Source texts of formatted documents
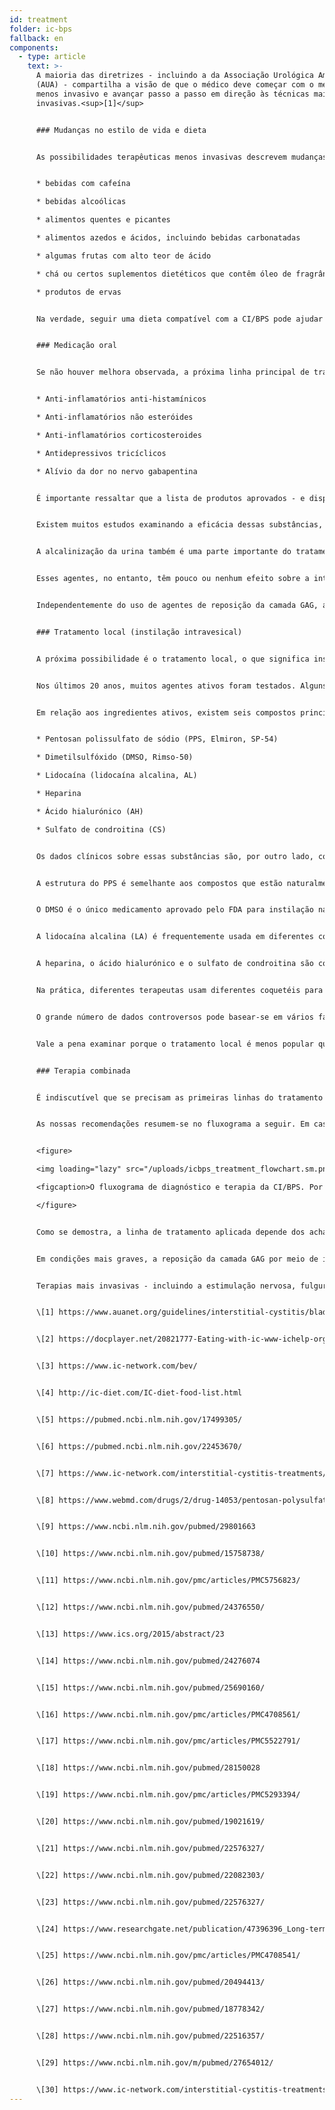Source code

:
 ```yaml
---
id: treatment
folder: ic-bps
fallback: en
components:
  - type: article
    text: >-
      A maioria das diretrizes - incluindo a da Associação Urológica Americana
      (AUA) - compartilha a visão de que o médico deve começar com o método
      menos invasivo e avançar passo a passo em direção às técnicas mais
      invasivas.<sup>[1]</sup>


      ### Mudanças no estilo de vida e dieta


      As possibilidades terapêuticas menos invasivas descrevem mudanças no estilo de vida. A dieta tem um grande impacto nos sintomas. As listas de alimentos e bebidas da CI/BPS estão amplamente disponíveis na internet,<sup>[2],[3],[4]</sup> e artigos científicos também foram publicados sobre este assunto.<sup>[5],[6]</sup> A maioria das referências concorda que certos nutrientes irritam a parede da bexiga danificada. As listas geralmente mencionam o seguinte:


      * bebidas com cafeína

      * bebidas alcoólicas

      * alimentos quentes e picantes

      * alimentos azedos e ácidos, incluindo bebidas carbonatadas

      * algumas frutas com alto teor de ácido

      * chá ou certos suplementos dietéticos que contêm óleo de fragrância e/ou compostos voláteis de óleo

      * produtos de ervas


      Na verdade, seguir uma dieta compatível com a CI/BPS pode ajudar a mitigar os sintomas. No entanto, mudanças no estilo de vida e dieta por si só nem sempre funcionam, especialmente em casos graves. Geralmente, leva um tempo considerável até que os efeitos se manifestem e, durante esse tipo de terapia, os sintomas podem piorar.


      ### Medicação oral


      Se não houver melhora observada, a próxima linha principal de tratamento é a terapia oral. Os medicamentos mais comuns geralmente contêm um ou mais dos seguintes ingredientes ativos:


      * Anti-inflamatórios anti-histamínicos

      * Anti-inflamatórios não esteróides

      * Anti-inflamatórios corticosteroides

      * Antidepressivos tricíclicos

      * Alívio da dor no nervo gabapentina


      É importante ressaltar que a lista de produtos aprovados - e disponíveis - varia muito de país para país.


      Existem muitos estudos examinando a eficácia dessas substâncias, que também estão resumidas em muitas páginas.<sup>[7]</sup> Esses agentes têm efeito anti-inflamatório, bloqueador do mediador da dor e antidepressivo; portanto, a medicação oral é uma forma eficaz de amenizar os sintomas urinários e/ou dolorosos, melhorando a qualidade de vida do paciente.


      A alcalinização da urina também é uma parte importante do tratamento oral, uma vez que a urina ácida pode irritar a bexiga e piorar os sintomas. Evitar grupos de alimentos que tornam a urina mais ácida não é suficientemente eficaz em muitos casos. Portanto, pílulas alcalinizantes (medicamentos ou suplementos alimentares) desempenham um papel importante na medicação oral, também.


      Esses agentes, no entanto, têm pouco ou nenhum efeito sobre a integridade da camada GAG. É importante mencionar que existem certos produtos que contêm um ou mais ingredientes farmacêuticos ativos (detalhados posteriormente) usa. A alcalinização da urina também é uma parte importante do tratamento oral, uma vez que a urina ácida pode irritar a bexiga e piorar os sintomas. Evitar grupos de alimentos que tornam a urina mais ácida não é suficientemente eficaz em muitos casos. Portanto, pílulas alcalinizantes (medicamentos ou suplementos alimentares) desempenham um papel importante na medicação oral, também. Esses agentes, no entanto, têm pouco ou nenhum efeito sobre a integridade da camada GAG. É importante mencionar que existem certos produtos que contêm um ou mais ingredientes farmacêuticos ativos (detalhados posteriormente) usados para o reabastecimento da camada GAG. Muitos deles são amplamente conhecidos e estão disponíveis na Internet. Nesse grupo, o medicamento mais importante é o pentosan polissulfato de sódio (PPS, Elmiron, SP-54), aprovado pela Administração de Alimentos e Medicamentos (FDA, EUA) e considerado o único medicamento oral que ajuda ativamente a reposição da camada GAG.


      Independentemente do uso de agentes de reposição da camada GAG, a terapia oral tem algumas desvantagens consideráveis. Para chegar à bexiga, os medicamentos devem ser absorvidos pelo sistema digestivo, entrar na circulação e atingir outros tecidos. Esse facto diminui a eficácia dos medicamentos e aumenta a chance de efeitos colaterais. O PPS, por exemplo, deve ser tomado por 3 meses ou mais para sentir o seu efeito na camada GAG. O PPS administrado por via oral tomado por um período mais longo pode ter efeitos colaterais graves<sup>[8]</sup>; uma descoberta recente sobre este tópico é particularmente preocupante.<sup>[9]</sup>


      ### Tratamento local (instilação intravesical)


      A próxima possibilidade é o tratamento local, o que significa instilar certas substâncias diretamente na bexiga.


      Nos últimos 20 anos, muitos agentes ativos foram testados. Alguns destes, por exemplo o BCG (Bacillus Calmette-Guarin) revelaram-se ineficazes.<sup>[10]</sup> Outros, como interferir com os fatores de crescimento do nervo, implicaram problemas de segurança.<sup>[11]</sup> Com certas substâncias, apenas uma melhora parcial foi alcançada: com os vanilóides, por exemplo, a dor foi reduzida, mas nenhuma melhora foi observada em relação aos sintomas urinários.<sup>[12]</sup> Existem alguns agentes que estão a ser examinados agora, mas os resultados têm sido controversos e/ou inconclusivos até ao presente, ou ainda não houve testes clínicos suficientes. O bloqueio dos receptores P2X3 (que afetam a atividade da bexiga) pode ser promissor, mas precisar-se-iam mais experimentos.<sup>[13]</sup> A toxina botulínica A (BTX-A, Botox) foi examinada várias vezes, mas os resultados parecem controversos.<sup>[14],[15]</sup> O uso de lipossomas para a entrega de diferentes agentes pode ser um método eficiente,<sup>[16]</sup> mas, mais uma vez, mais experimentos seriam precisos.


      Em relação aos ingredientes ativos, existem seis compostos principais que estão associados à reposição da camada GAG. Estes são os seguintes:


      * Pentosan polissulfato de sódio (PPS, Elmiron, SP-54)

      * Dimetilsulfóxido (DMSO, Rimso-50)

      * Lidocaína (lidocaína alcalina, AL)

      * Heparina

      * Ácido hialurónico (AH)

      * Sulfato de condroitina (CS)


      Os dados clínicos sobre essas substâncias são, por outro lado, controversos.


      A estrutura do PPS é semelhante aos compostos que estão naturalmente presentes na camada GAG. O seu mecanismo de ação ainda não é conhecido, mas pode ser um medicamento intravesical eficaz.<sup>[17]</sup>


      O DMSO é o único medicamento aprovado pelo FDA para instilação na bexiga. De acordo com alguns jornais, é mais eficaz do que certos outros agentes,<sup>[18]</sup> enquanto outras referências apontam às questões relacionadas ao DMSO.<sup>[19]</sup>


      A lidocaína alcalina (LA) é frequentemente usada em diferentes coquetéis vesicais. De acordo com algumas fontes, é um medicamento eficaz para a reposição da camada GAG<sup>[20]</sup> em si. A maioria dos terapeutas acha que pode aumentar a eficácia de outros compostos,<sup>[21]</sup> mesmo que haja estudos que o neguem.


      A heparina, o ácido hialurónico e o sulfato de condroitina são componentes naturais da camada GAG. A heparina, sozinha ou com outros compostos, é frequentemente usada no tratamento local.<sup>[22]</sup> Há dados que dizem que é menos eficaz do que, por ex. DMSO (veja acima). O ácido hialurónico pode ser o componente mais comum; a eficácia do mesmo foi examinada várias vezes, com resultados diferentes.<sup>[23],[24],[25]</sup> Os dados disponíveis são igualmente controversos para o sulfato de condroitina também.<sup>[26],[27],[28]</sup> De acordo com alguns estudos, HA+CS pode ser tão eficaz quanto DMSO.<sup>[29]</sup>


      Na prática, diferentes terapeutas usam diferentes coquetéis para a bexiga,<sup>[30]</sup> esperando que o paciente responda ao tratamento.


      O grande número de dados controversos pode basear-se em vários factos. Em primeiro lugar, a etiologia da CI/BPS ainda não é conhecida. Se a doença pode surgir por motivos diferentes, pacientes com etiologia diferente podem responder de forma diferente aos tratamentos. Em segundo lugar, em muitos países apenas um ou muito poucos desses medicamentos são aprovados, o que por si só impede a construção de um quadro objetivo e comparativo. Em terceiro lugar, na maioria dos países, existem apenas alguns agentes ou coquetéis usados para instilação, geralmente na forma magistral, o que torna muito difícil realizar ensaios clínicos com amostras de tamanho amplo.


      Vale a pena examinar porque o tratamento local é menos popular que a medicação oral, apesar de ser mais eficaz - desde que seja usado o medicamento certo. A invasão é um fator importante. Muitos médicos tendem a evitar o uso de cateter, a menos que seja inevitável. Os pacientes frequentemente recusam a terapia de instilação, por temerem a dor e o risco de mais problemas - microlesões e infecções - que um cateter pode causar. Para superar esses problemas, a Urosystem desenvolveu o UroDapter® e o UroStill®. O primeiro é um pequeno dispositivo que substitui o cateter. Este último é um dispositivo que permite a auto-instilação para pacientes do sexo feminino. Com a ajuda do UroStill®, o tratamento da bexiga pode ser realizado em casa, sem qualquer assistência direta do terapeuta.


      ### Terapia combinada


      É indiscutível que se precisam as primeiras linhas do tratamento - os métodos menos invasivos, como dieta e medicação oral. Infelizmente, não só o diagnóstico leva muito tempo, mas também o efeito das terapias menos invasivas aparece mais tarde. Isso leva a uma situação comum em que os pacientes perdem 1-3 anos ou mais vivendo com dores dificilmente toleráveis, síndromes urinárias graves e uma qualidade de vida que piora gradualmente. Quanto mais tempo se gasta dessa maneira, mais provável é que o paciente não responda às linhas de tratamento menos invasivas.


      As nossas recomendações resumem-se no fluxograma a seguir. Em casos de sintomas graves, recomenda-se iniciar a terapia combinada de tratamentos orais e intravesicais para que o estado do paciente possa melhorar o mais rápido possível.


      <figure>

      <img loading="lazy" src="/uploads/icbps_treatment_flowchart.sm.png" srcset="/uploads/icbps_treatment_flowchart.png 2x, /uploads/icbps_treatment_flowchart.sm.png 1x" alt="ICBPS treatment flowchart"/>

      <figcaption>O fluxograma de diagnóstico e terapia da CI/BPS. Por 100% do teste de integridade da camada GAG, a média das porções de urina medidas no primeiro dia (de baixa ingestão de líquidos) deve ser considerado (descrito no capítulo Diagnóstico da CI/BPS)</figcaption>

      </figure>


      Como se demostra, a linha de tratamento aplicada depende dos achados do teste de integridade da camada GAG. Mudanças no estilo de vida, dieta e medicação oral são eficazes e suficientes apenas em casos leves da CI/BPS. O acompanhamento do paciente também é preciso nesses casos, uma vez que, apesar dos tratamentos aplicados, não se pode descartar uma piora da condição. (O sistema de acompanhamento do paciente ainda não foi implementado nesta página web.)


      Em condições mais graves, a reposição da camada GAG por meio de instilações na bexiga deve ser iniciada imediatamente, mas todos os métodos menos invasivos são geralmente realizados simultaneamente.


      Terapias mais invasivas - incluindo a estimulação nervosa, fulguração das regiões danificadas da camada GAG ou cistectomia - são realizadas apenas se todos os outros tratamentos foram ineficazes. Métodos alternativos - incluindo a acupuntura, oxigenoterapia de alta pressão - são geralmente recomendados como tratamentos complementares, levando em consideração a sua relação custo-benefício errada.


      \[1] https://www.auanet.org/guidelines/interstitial-cystitis/bladder-pain-syndrome-(2011-amended-2014)


      \[2] https://docplayer.net/20821777-Eating-with-ic-www-ichelp-org-interstitial-cystitis-association.html


      \[3] https://www.ic-network.com/bev/


      \[4] http://ic-diet.com/IC-diet-food-list.html


      \[5] https://pubmed.ncbi.nlm.nih.gov/17499305/


      \[6] https://pubmed.ncbi.nlm.nih.gov/22453670/


      \[7] https://www.ic-network.com/interstitial-cystitis-treatments/oral-medication/


      \[8] https://www.webmd.com/drugs/2/drug-14053/pentosan-polysulfate-sodium-oral/details


      \[9] https://www.ncbi.nlm.nih.gov/pubmed/29801663


      \[10] https://www.ncbi.nlm.nih.gov/pubmed/15758738/


      \[11] https://www.ncbi.nlm.nih.gov/pmc/articles/PMC5756823/


      \[12] https://www.ncbi.nlm.nih.gov/pubmed/24376550/


      \[13] https://www.ics.org/2015/abstract/23


      \[14] https://www.ncbi.nlm.nih.gov/pubmed/24276074


      \[15] https://www.ncbi.nlm.nih.gov/pubmed/25690160/


      \[16] https://www.ncbi.nlm.nih.gov/pmc/articles/PMC4708561/


      \[17] https://www.ncbi.nlm.nih.gov/pmc/articles/PMC5522791/


      \[18] https://www.ncbi.nlm.nih.gov/pubmed/28150028


      \[19] https://www.ncbi.nlm.nih.gov/pmc/articles/PMC5293394/


      \[20] https://www.ncbi.nlm.nih.gov/pubmed/19021619/


      \[21] https://www.ncbi.nlm.nih.gov/pubmed/22576327/


      \[22] https://www.ncbi.nlm.nih.gov/pubmed/22082303/


      \[23] https://www.ncbi.nlm.nih.gov/pubmed/22576327/


      \[24] https://www.researchgate.net/publication/47396396_Long-term_results_of_intravesical_hyaluronan_therapy_in_bladder_pain_syndromeinterstitial_cystitis


      \[25] https://www.ncbi.nlm.nih.gov/pmc/articles/PMC4708541/


      \[26] https://www.ncbi.nlm.nih.gov/pubmed/20494413/


      \[27] https://www.ncbi.nlm.nih.gov/pubmed/18778342/


      \[28] https://www.ncbi.nlm.nih.gov/pubmed/22516357/


      \[29] https://www.ncbi.nlm.nih.gov/m/pubmed/27654012/


      \[30] https://www.ic-network.com/interstitial-cystitis-treatments/bladder-instillations/
---
```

_PROBLEM STATEMENT_
Return each line from the data where the string "pelo" can be found.

_ANSWER TO THIS PROBLEM_
      Independentemente do uso de agentes de reposição da camada GAG, a terapia oral tem algumas desvantagens consideráveis. Para chegar à bexiga, os medicamentos devem ser absorvidos pelo sistema digestivo, entrar na circulação e atingir outros tecidos. Esse facto diminui a eficácia dos medicamentos e aumenta a chance de efeitos colaterais. O PPS, por exemplo, deve ser tomado por 3 meses ou mais para sentir o seu efeito na camada GAG. O PPS administrado por via oral tomado por um período mais longo pode ter efeitos colaterais graves<sup>[8]</sup>; uma descoberta recente sobre este tópico é particularmente preocupante.<sup>[9]</sup>
      O DMSO é o único medicamento aprovado pelo FDA para instilação na bexiga. De acordo com alguns jornais, é mais eficaz do que certos outros agentes,<sup>[18]</sup> enquanto outras referências apontam às questões relacionadas ao DMSO.<sup>[19]</sup>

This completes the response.